(Stored data)
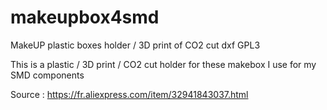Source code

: # makeupbox4smd
MakeUP plastic boxes holder / 3D print of CO2 cut dxf
GPL3

This is a plastic / 3D print / CO2 cut holder for these makebox
I use for my SMD components

Source : https://fr.aliexpress.com/item/32941843037.html
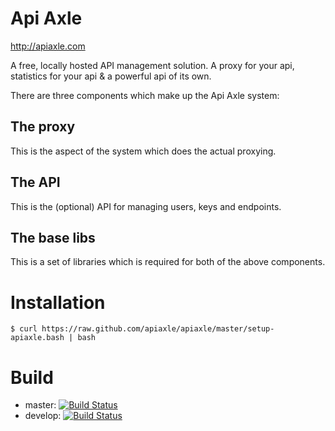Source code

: # Api Axle

http://apiaxle.com

A free, locally hosted API management solution. A proxy for your api,
statistics for your api & a powerful api of its own.

There are three components which make up the Api Axle system:

## The proxy

This is the aspect of the system which does the actual proxying.

## The API

This is the (optional) API for managing users, keys and endpoints.

## The base libs

This is a set of libraries which is required for both of the above
components.

# Installation

    $ curl https://raw.github.com/apiaxle/apiaxle/master/setup-apiaxle.bash | bash

# Build

* master: [![Build Status](https://secure.travis-ci.org/apiaxle/apiaxle.png?branch=master)](http://travis-ci.org/apiaxle/apiaxle)
* develop: [![Build Status](https://secure.travis-ci.org/apiaxle/apiaxle.png?branch=develop)](http://travis-ci.org/apiaxle/apiaxle)
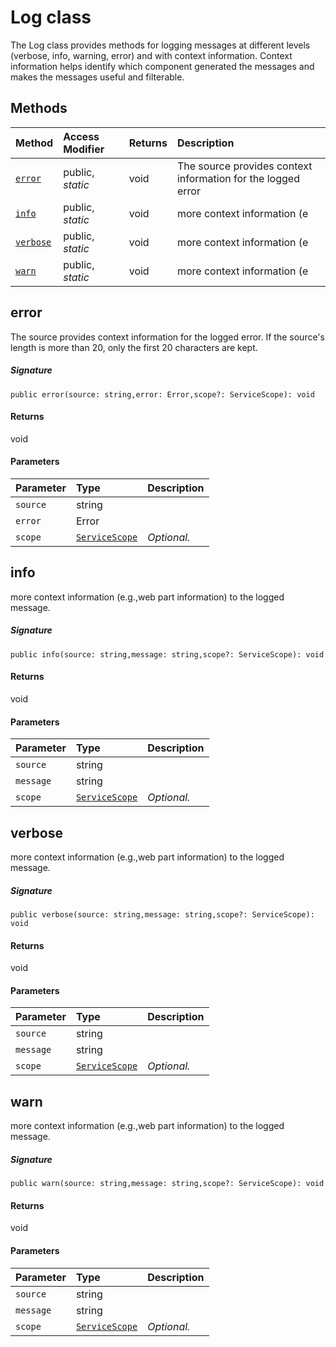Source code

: # Log class





The Log class provides methods for logging messages at different levels (verbose, 
info, warning, error) and with context information. Context information helps identify 
which component generated the messages and makes the messages useful and filterable. 







## Methods

| Method	   | Access Modifier | Returns	| Description|
|:-------------|:----|:-------|:-----------|
|[`error`](#error)     | public, _static_ | void | The source provides context information for the logged error |
|[`info`](#info)     | public, _static_ | void | more context information (e |
|[`verbose`](#verbose)     | public, _static_ | void | more context information (e |
|[`warn`](#warn)     | public, _static_ | void | more context information (e |




## error

The source provides context information for the logged error. 
If the source's length is more than 20, only the first 20 characters are kept.

##### Signature
`public error(source: string,error: Error,scope?: ServiceScope): void`

#### Returns
void

#### Parameters


| Parameter	   | Type    | Description |
|:-------------|:---------------|:------------|
| `source`    | string |  |
| `error`    | Error |  |
| `scope`    | [`ServiceScope`](ServiceScope.md) | _Optional._ |


## info

more context information (e.g.,web part information) to the logged message.

##### Signature
`public info(source: string,message: string,scope?: ServiceScope): void`

#### Returns
void

#### Parameters


| Parameter	   | Type    | Description |
|:-------------|:---------------|:------------|
| `source`    | string |  |
| `message`    | string |  |
| `scope`    | [`ServiceScope`](ServiceScope.md) | _Optional._ |


## verbose

more context information (e.g.,web part information) to the logged message.

##### Signature
`public verbose(source: string,message: string,scope?: ServiceScope): void`

#### Returns
void

#### Parameters


| Parameter	   | Type    | Description |
|:-------------|:---------------|:------------|
| `source`    | string |  |
| `message`    | string |  |
| `scope`    | [`ServiceScope`](ServiceScope.md) | _Optional._ |


## warn

more context information (e.g.,web part information) to the logged message.

##### Signature
`public warn(source: string,message: string,scope?: ServiceScope): void`

#### Returns
void

#### Parameters


| Parameter	   | Type    | Description |
|:-------------|:---------------|:------------|
| `source`    | string |  |
| `message`    | string |  |
| `scope`    | [`ServiceScope`](ServiceScope.md) | _Optional._ |

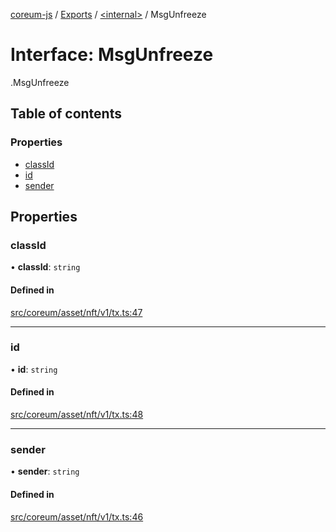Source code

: [coreum-js](../README.md) / [Exports](../modules.md) / [<internal\>](../modules/internal_.md) / MsgUnfreeze

# Interface: MsgUnfreeze

[<internal>](../modules/internal_.md).MsgUnfreeze

## Table of contents

### Properties

- [classId](internal_.MsgUnfreeze-3.md#classid)
- [id](internal_.MsgUnfreeze-3.md#id)
- [sender](internal_.MsgUnfreeze-3.md#sender)

## Properties

### classId

• **classId**: `string`

#### Defined in

[src/coreum/asset/nft/v1/tx.ts:47](https://github.com/PyramydLabs/coreum-js/blob/75debec/src/coreum/asset/nft/v1/tx.ts#L47)

___

### id

• **id**: `string`

#### Defined in

[src/coreum/asset/nft/v1/tx.ts:48](https://github.com/PyramydLabs/coreum-js/blob/75debec/src/coreum/asset/nft/v1/tx.ts#L48)

___

### sender

• **sender**: `string`

#### Defined in

[src/coreum/asset/nft/v1/tx.ts:46](https://github.com/PyramydLabs/coreum-js/blob/75debec/src/coreum/asset/nft/v1/tx.ts#L46)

Task item ::
Could you transcribe every entry exactly, leaving out the pictures?

Task answer ::
Source code

: # makeupbox4smd
MakeUP plastic boxes holder / 3D print of CO2 cut dxf
GPL3

This is a plastic / 3D print / CO2 cut holder for these makebox
I use for my SMD components

Source : https://fr.aliexpress.com/item/32941843037.html
Source code

: # Api Axle

http://apiaxle.com

A free, locally hosted API management solution. A proxy for your api,
statistics for your api & a powerful api of its own.

There are three components which make up the Api Axle system:

## The proxy

This is the aspect of the system which does the actual proxying.

## The API

This is the (optional) API for managing users, keys and endpoints.

## The base libs

This is a set of libraries which is required for both of the above
components.

# Installation

    $ curl https://raw.github.com/apiaxle/apiaxle/master/setup-apiaxle.bash | bash

# Build

* master: [![Build Status](https://secure.travis-ci.org/apiaxle/apiaxle.png?branch=master)](http://travis-ci.org/apiaxle/apiaxle)
* develop: [![Build Status](https://secure.travis-ci.org/apiaxle/apiaxle.png?branch=develop)](http://travis-ci.org/apiaxle/apiaxle)
Source code

: # Log class





The Log class provides methods for logging messages at different levels (verbose, 
info, warning, error) and with context information. Context information helps identify 
which component generated the messages and makes the messages useful and filterable. 







## Methods

| Method	   | Access Modifier | Returns	| Description|
|:-------------|:----|:-------|:-----------|
|[`error`](#error)     | public, _static_ | void | The source provides context information for the logged error |
|[`info`](#info)     | public, _static_ | void | more context information (e |
|[`verbose`](#verbose)     | public, _static_ | void | more context information (e |
|[`warn`](#warn)     | public, _static_ | void | more context information (e |




## error

The source provides context information for the logged error. 
If the source's length is more than 20, only the first 20 characters are kept.

##### Signature
`public error(source: string,error: Error,scope?: ServiceScope): void`

#### Returns
void

#### Parameters


| Parameter	   | Type    | Description |
|:-------------|:---------------|:------------|
| `source`    | string |  |
| `error`    | Error |  |
| `scope`    | [`ServiceScope`](ServiceScope.md) | _Optional._ |


## info

more context information (e.g.,web part information) to the logged message.

##### Signature
`public info(source: string,message: string,scope?: ServiceScope): void`

#### Returns
void

#### Parameters


| Parameter	   | Type    | Description |
|:-------------|:---------------|:------------|
| `source`    | string |  |
| `message`    | string |  |
| `scope`    | [`ServiceScope`](ServiceScope.md) | _Optional._ |


## verbose

more context information (e.g.,web part information) to the logged message.

##### Signature
`public verbose(source: string,message: string,scope?: ServiceScope): void`

#### Returns
void

#### Parameters


| Parameter	   | Type    | Description |
|:-------------|:---------------|:------------|
| `source`    | string |  |
| `message`    | string |  |
| `scope`    | [`ServiceScope`](ServiceScope.md) | _Optional._ |


## warn

more context information (e.g.,web part information) to the logged message.

##### Signature
`public warn(source: string,message: string,scope?: ServiceScope): void`

#### Returns
void

#### Parameters


| Parameter	   | Type    | Description |
|:-------------|:---------------|:------------|
| `source`    | string |  |
| `message`    | string |  |
| `scope`    | [`ServiceScope`](ServiceScope.md) | _Optional._ |

Source code

: [coreum-js](../README.md) / [Exports](../modules.md) / [<internal\>](../modules/internal_.md) / MsgUnfreeze

# Interface: MsgUnfreeze

[<internal>](../modules/internal_.md).MsgUnfreeze

## Table of contents

### Properties

- [classId](internal_.MsgUnfreeze-3.md#classid)
- [id](internal_.MsgUnfreeze-3.md#id)
- [sender](internal_.MsgUnfreeze-3.md#sender)

## Properties

### classId

• **classId**: `string`

#### Defined in

[src/coreum/asset/nft/v1/tx.ts:47](https://github.com/PyramydLabs/coreum-js/blob/75debec/src/coreum/asset/nft/v1/tx.ts#L47)

___

### id

• **id**: `string`

#### Defined in

[src/coreum/asset/nft/v1/tx.ts:48](https://github.com/PyramydLabs/coreum-js/blob/75debec/src/coreum/asset/nft/v1/tx.ts#L48)

___

### sender

• **sender**: `string`

#### Defined in

[src/coreum/asset/nft/v1/tx.ts:46](https://github.com/PyramydLabs/coreum-js/blob/75debec/src/coreum/asset/nft/v1/tx.ts#L46)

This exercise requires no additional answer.